AUFGABE
Liste alle Fragen auf, die Michael Hövelmann in seinem wörtlichen Zitat im Text über den Klever Landwirt stellt.

VORLIEGENDER TEXT
□ □ □ □ □ □ □

Kleve. Bauer Michael Hövelmann dreht auf seinen Äckern regelmäßig Filmchen mit „Döntjes van vrugger“. Das Internet ist ganz wild darauf.

Dieser Mann ist wie eine Naturgewalt: „Kommen se rein, setzen se sich hin, ich hab alles vorbereitet. Wat wollen Sie wissen? Wie alt ich bin? Oder ja: alles von Anfang an?“ Michael Hövelmann hält sich nicht mit langen Vorreden auf: In der Kartoffelscheune hat er zwei Stühle auf Abstand hingestellt. Der Trecker steht daneben und Strohballen sind gestapelt: Der 56-Jährige Landwirt aus Kleve geht direkt in die Vollen. Genauso wie seine Döntjes, die er seit Beginn vergangenen Jahres auf Facebook mit großem Erfolg veröffentlicht: kurz, knackig und mit einer unschlagbaren Pointe. „Denn Bur“ auf Facebook war 2020 der Renner.

□ □ □ □ □ □ □

DATENSÄTZE
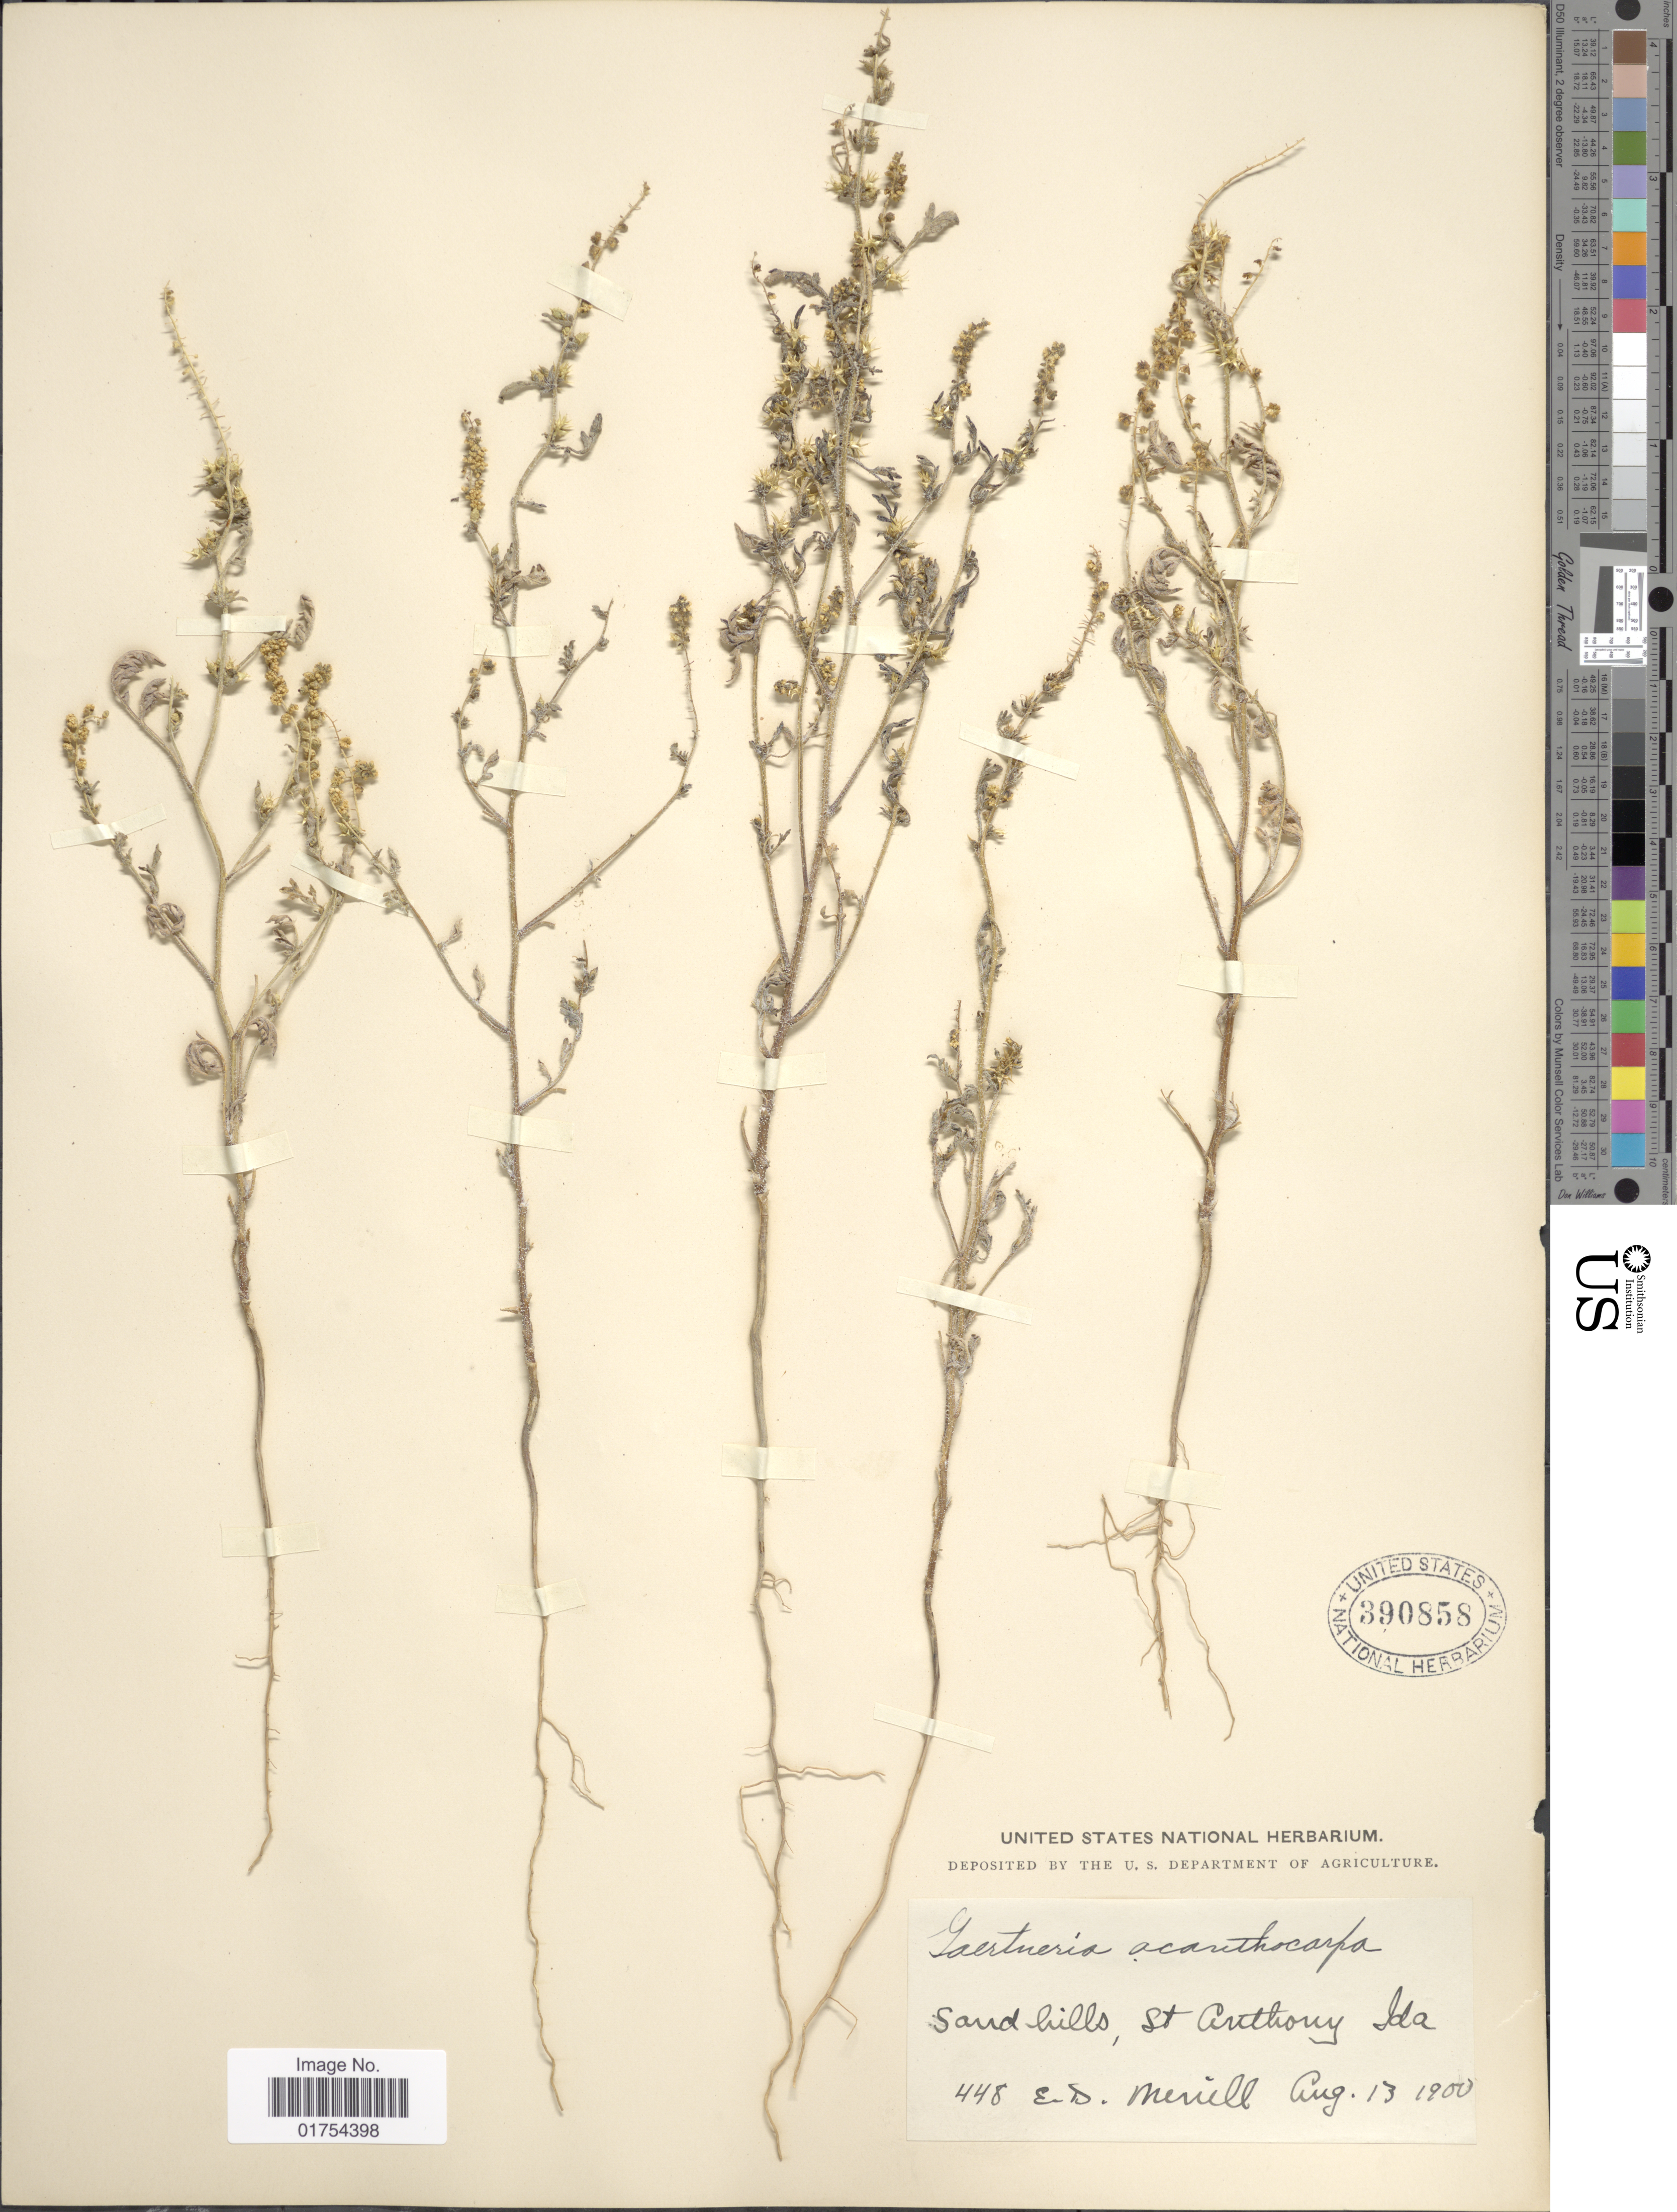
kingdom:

□ □ □ □ □ □ □

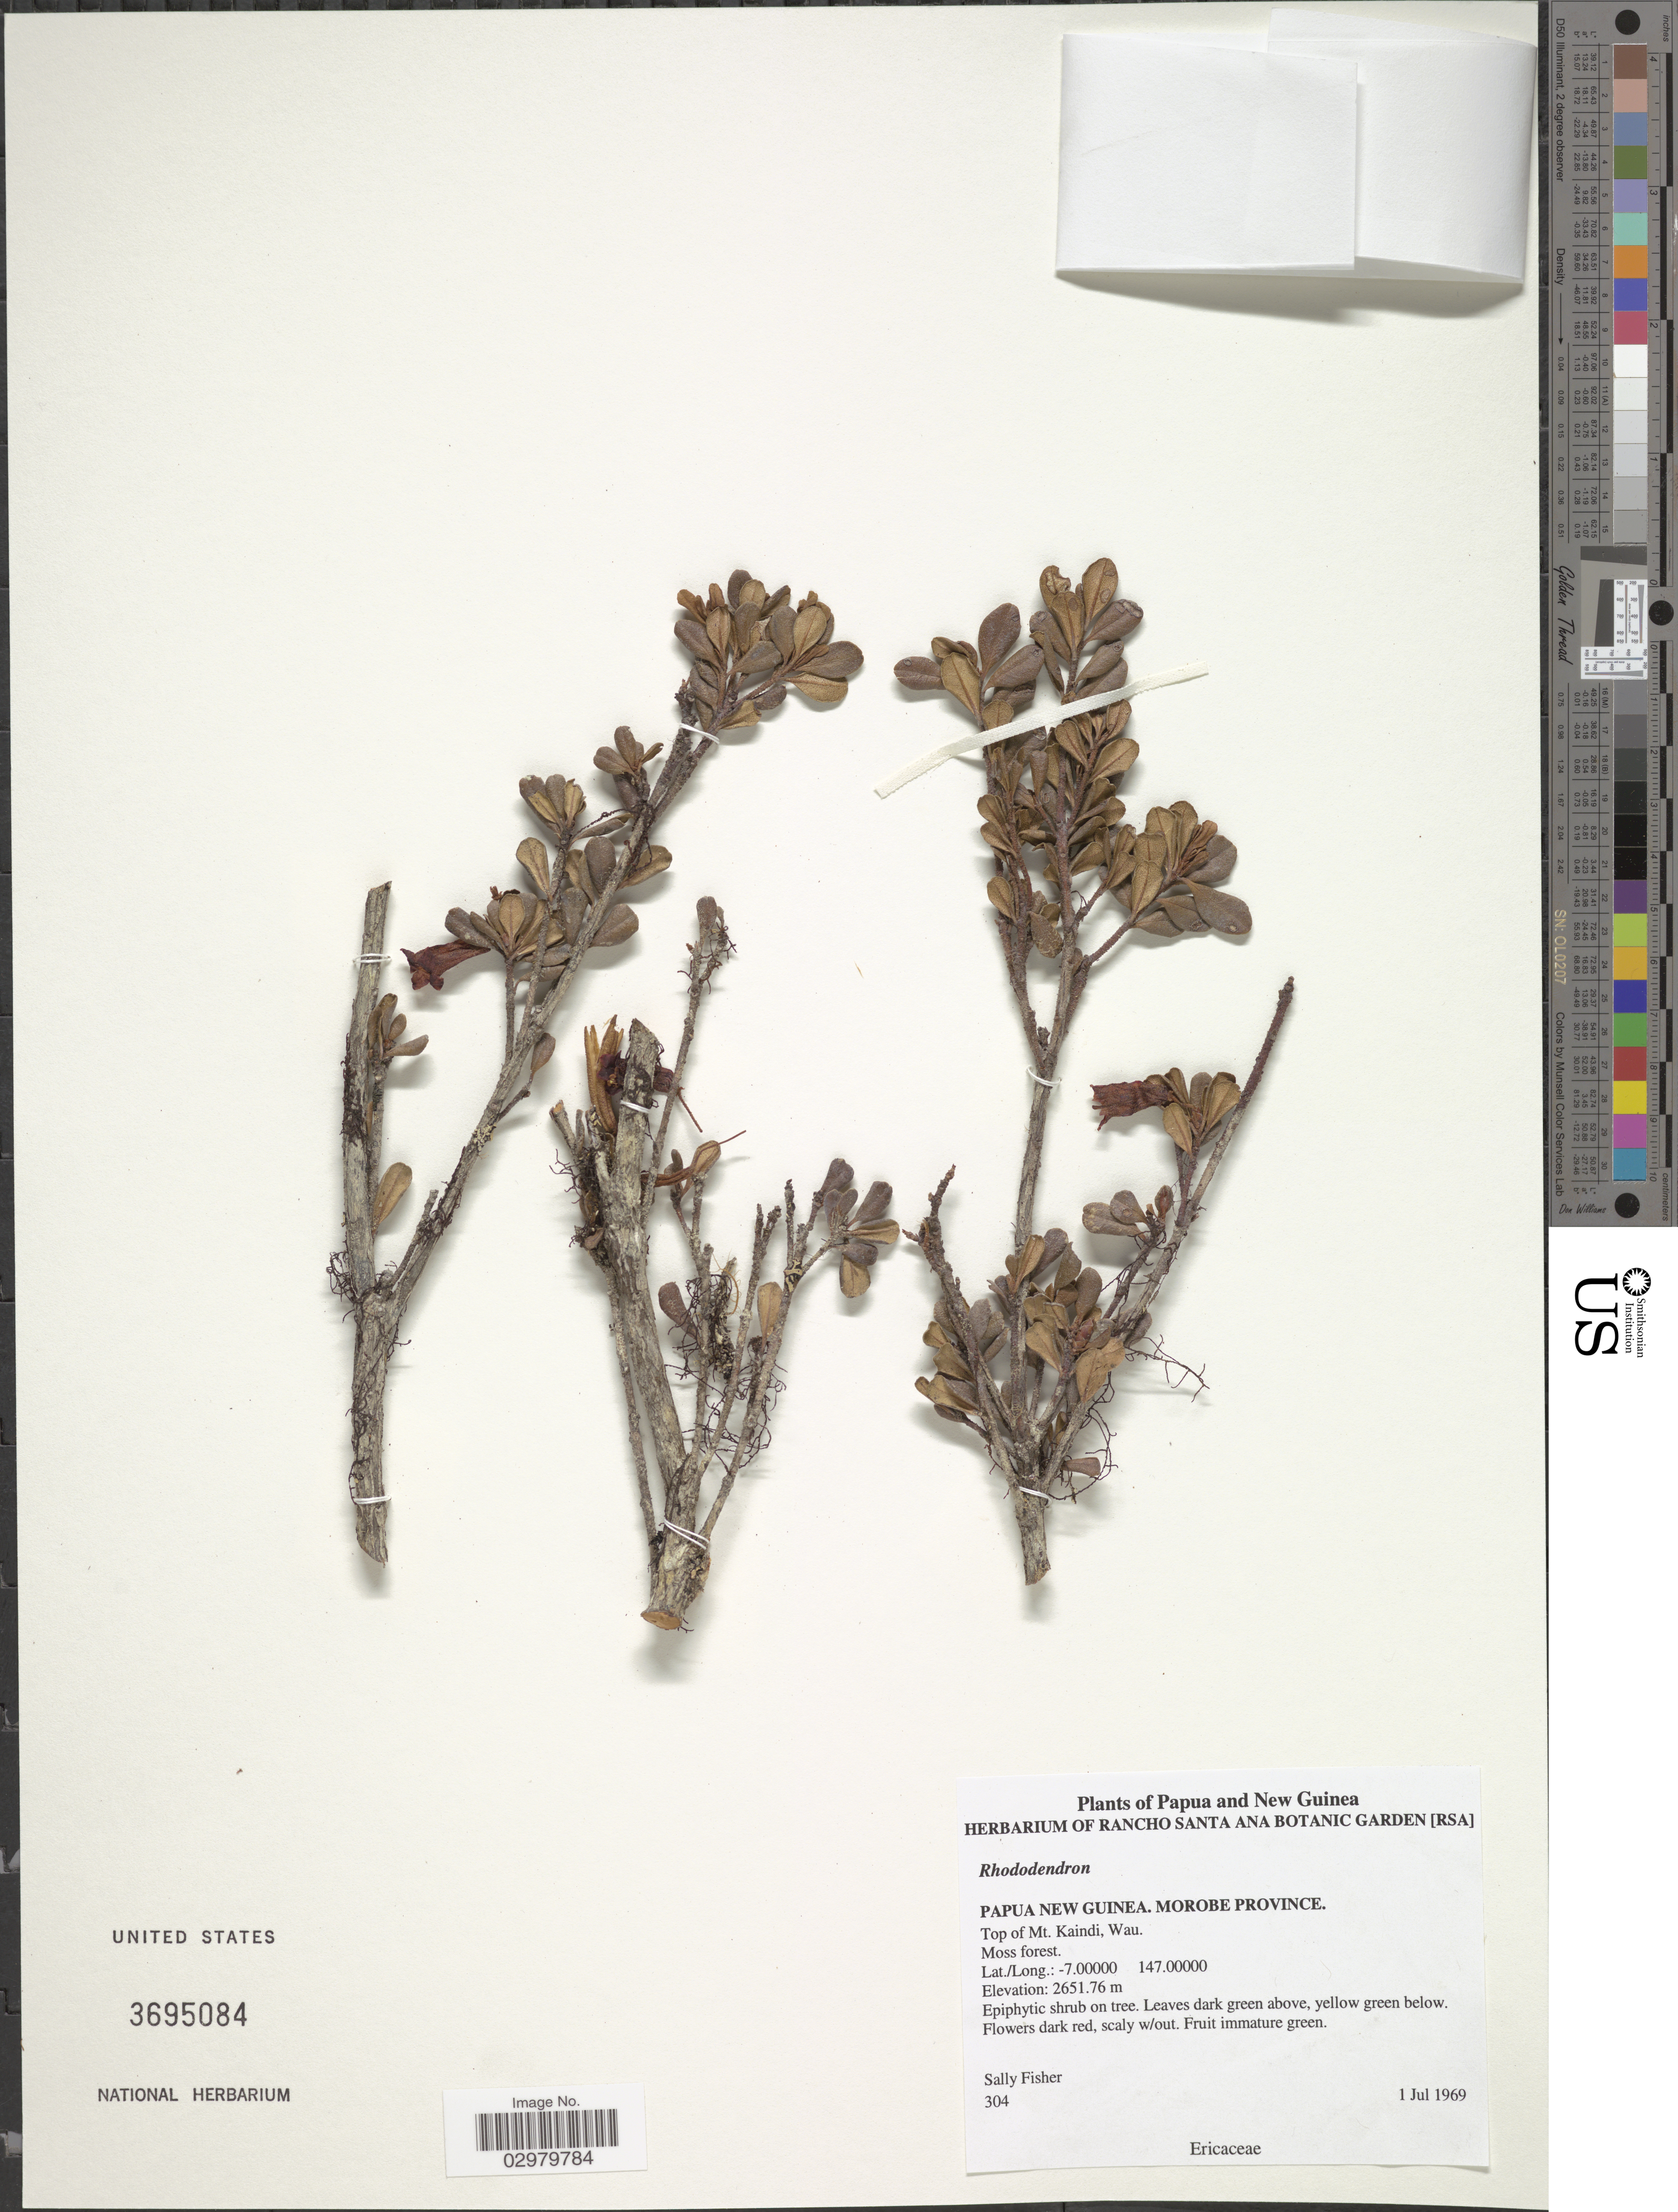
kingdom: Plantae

□ □ □ □ □ □ □

VOLLSTÄNDIGE ANTWORT
- „Wat wollen Sie wissen?“
- „Wie alt ich bin?“
- „Oder ja: alles von Anfang an?“